Settlements Strangle Hope For Two State Solution
Nahum Barnea is Israel’s most respected daily columnist. He is something akin to Tom Friedman. Everyone reads him and his columns are a barometer of where centrist-mainstream political sentiment lies. He provokes both the right and the left with his coverage and always comes down somewhere in the center. I’d call him a realist or pragmatist.
That’s why his most recent column on the settlements is so important. In it, he visits some of the most controversial settlements in the news including Migron (which was cleared yesterday in the dead of night). His argument is that the war is over. The settlers have won. They are part of Israel. They cannot be uprooted or eradicated. The point at which Israel could and should have restrained the settler movement is long past. Best to acknowledge that fact and move on:
Oslo is dead. The Bar-Ilan speech is dead. The entire world realizes this. Now we can begin to invest in what is just.

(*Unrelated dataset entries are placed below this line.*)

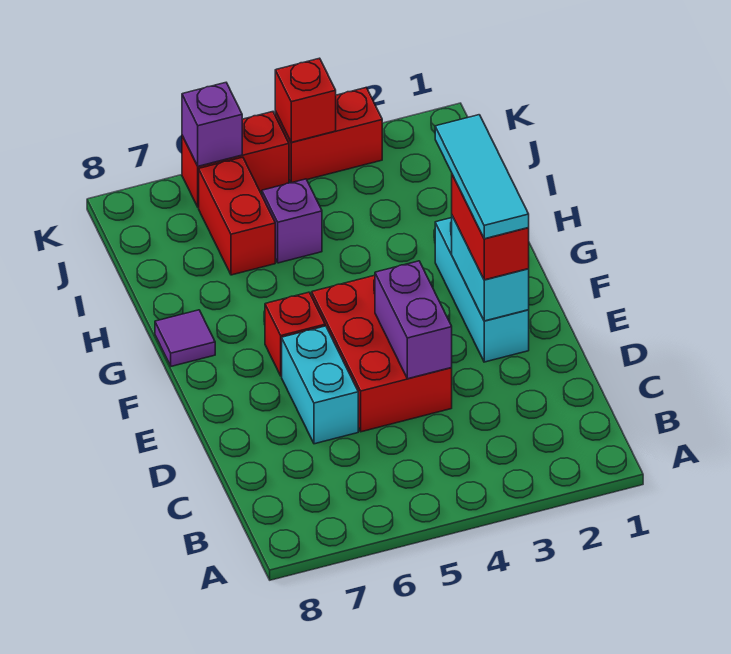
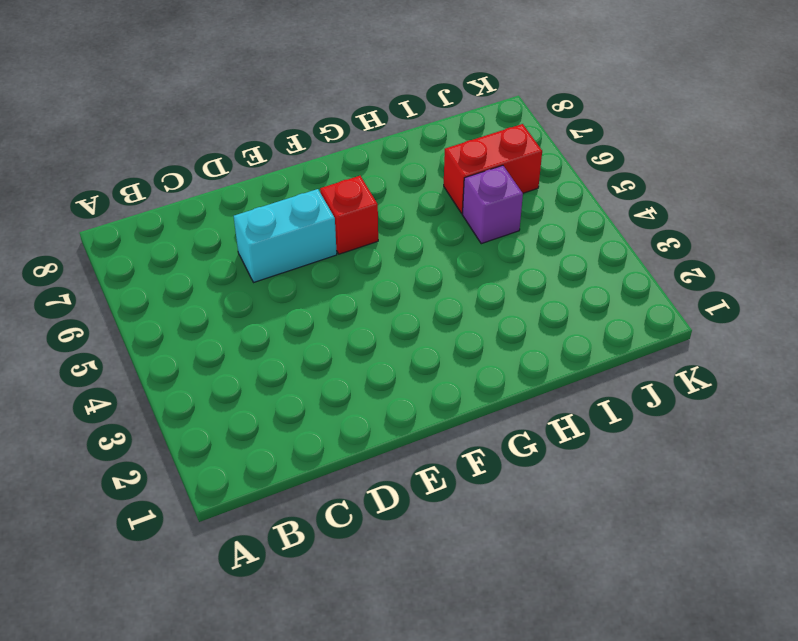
none -> red brick D4:F5 level 1
none -> cyan brick E2:G2 level 1
none -> purple tile G8 level 1

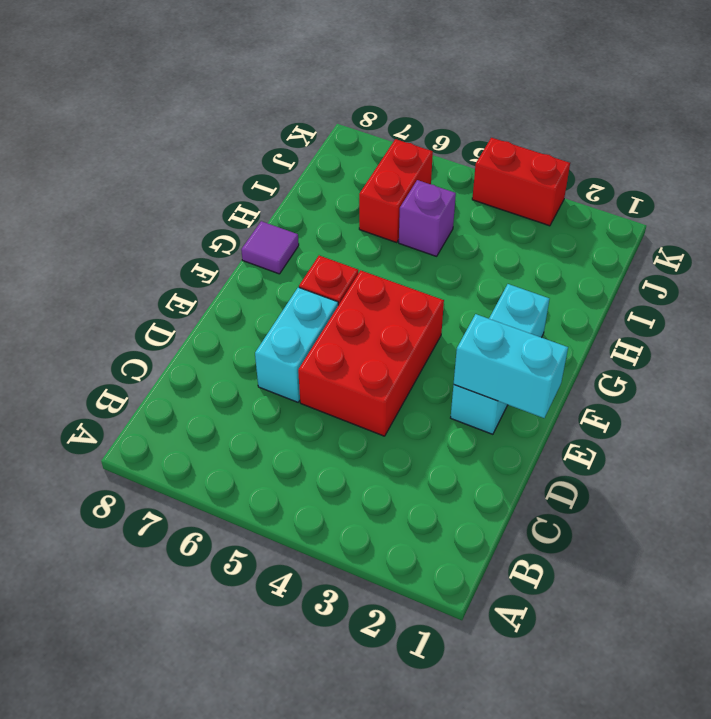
cyan brick E1:E2 level 2 -> cyan brick E2:F2 level 2
none -> red brick K5:K6 level 1
none -> purple brick D4:E4 level 2
none -> red brick K4 level 2

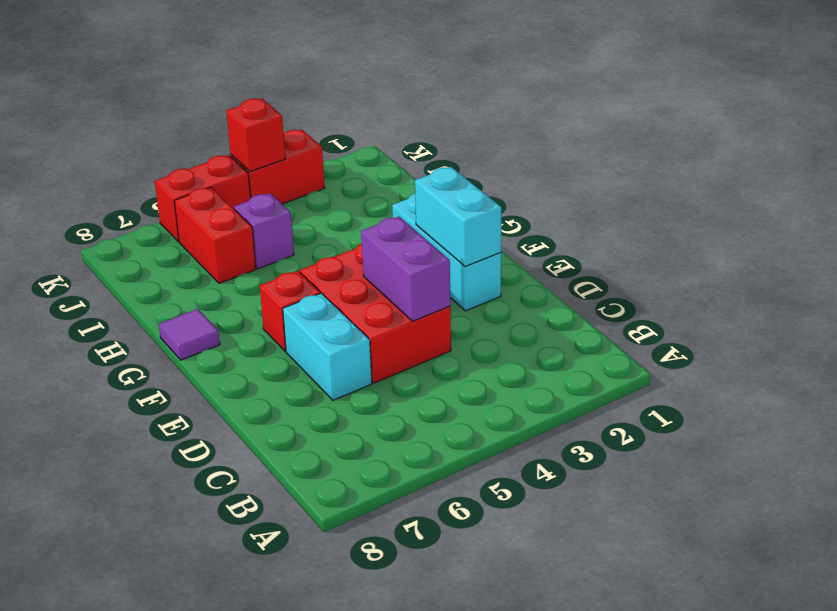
none -> purple brick K6 level 2
none -> red brick E2:F2 level 3
none -> cyan tile E2:G2 level 4

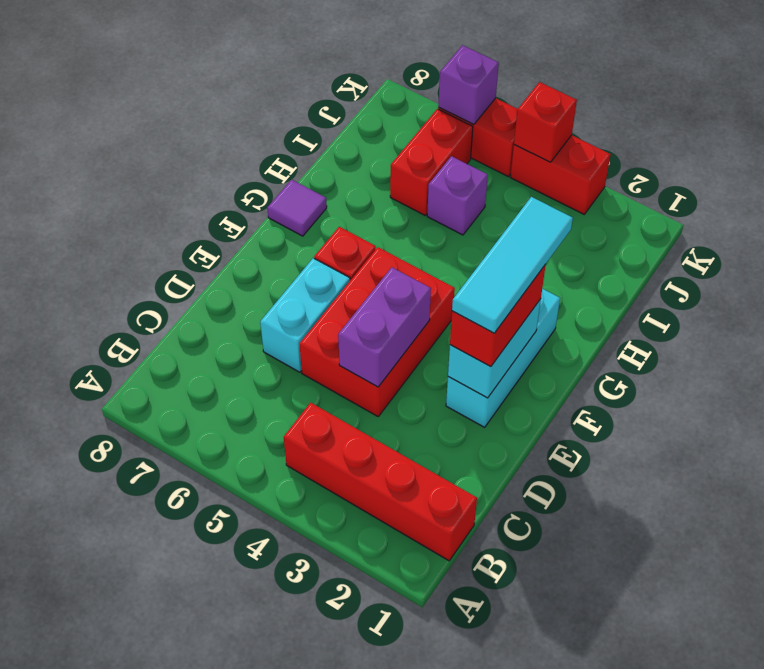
red brick B1:B4 level 1 -> none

If he left it there, his would be a straight far-right nationalist view in which Israel would annex the Territories and exclude Palestinians from citizenship. But Barnea isn’t there. Rather, he understands that the implications of his view and that if Israel is to remain a democracy it must concede rights to the Palestinians. The choices would be the creation of either a unitary state including both the settlers and all the Palestinians living in the Territories; or a bi-national state in which presumably both peoples would live side by side but have separate or parallel political institutions. Here is how he phrased his view (the Hebrew language video above contains this passage and more of his views):
“Everybody knows how this will end.” When asked what he means, he answers, “There will be a bi-national west of the Jordan… the two-state solution is no longer possible.”
As is typical with an Israeli centrist, they don’t spend much time thinking about Palestinians in any way that is intrinsic to Israel. So Barnea doesn’t lay out how this bi-national state would look or operate. He probably is too depressed to do so. But just in conceding the death of two-states and pointing Israelis to whatever the next stage will be, is a milestone.
Neither Barnea nor I for that matter rejoice in the death of two states. While I wasn’t an avid partisan of two states, it did seem a reasonable solution if certain conditions could have been met. Alas…they couldn’t. Both Barnea and I realize that with the rise of the permanent right-wing majority in Israeli politics, there isn’t a hope in Hell for two states. If you wish to preserve democracy there is only one battle left: What will the future state look like that will incorporate Jews and Palestinians?
This will also lay the ground for a massive battle with the Israeli far-right, which will increasingly demolish the vestiges of democracy leading to a Jewish supremacist state that either physically expels non-Jews or heavily limits their rights so that the exist in a sort of semi-stateless limbo. Barnea doesn’t mention this at all. Again, it’s probably too painful a prospect to approach for a good classical Zionist who believed Israel would be both Jewish and democratic.
There is what I call a soft-right solution advocated by Moshe Arens which calls for annexing the West Bank and offering citizenship to Palestinians. But this theory is based on a settler-conceived hocus-pocus theory by Yoram Ettinger that there are only 1.5 million Palestinians, when every credible demographer acknowledges 2.5-million in the West Bank alone. There are another 1.5 million in Gaza: I haven’t a clue what they propose to do with them other than perhaps encourage Egypt to annex the enclave and so get it off Israel’s hands.
Ettinger’s “limited” plan would maintain a Jewish majority in such a unitary state. He would remove 300,000 Palestinians who’ve lived abroad for over a year from being eligible (thus rendering them stateless). He claims East Jerusalem Palestinians are “double-counted” in the demographic census. I have no idea what this means, but the upshot would appear to exclude them from Israeli citizenship. Further hocus-pocus will define them as stateless people and they’ll be pressured to leave or told they can stay as barely tolerated non-citizens.
The “soft-right” plan appears to be a more deft, sophisticated version of population transfer. It concedes the necessity of absorbing some Palestinians into Greater Israel, but so restricts the number so that Israel would retain a permanent majority. Undoubtedly, if the Palestinian minority ever threatened to surpass the Jewish majority, further political manipulation by the majority would prevent this from happening.
So you can begin to see the battleground before you. One state of some sort seems almost inevitable. The question is whether this single state will be democratic, semi-democratic, or a virtual Jewish-dominated theocracy.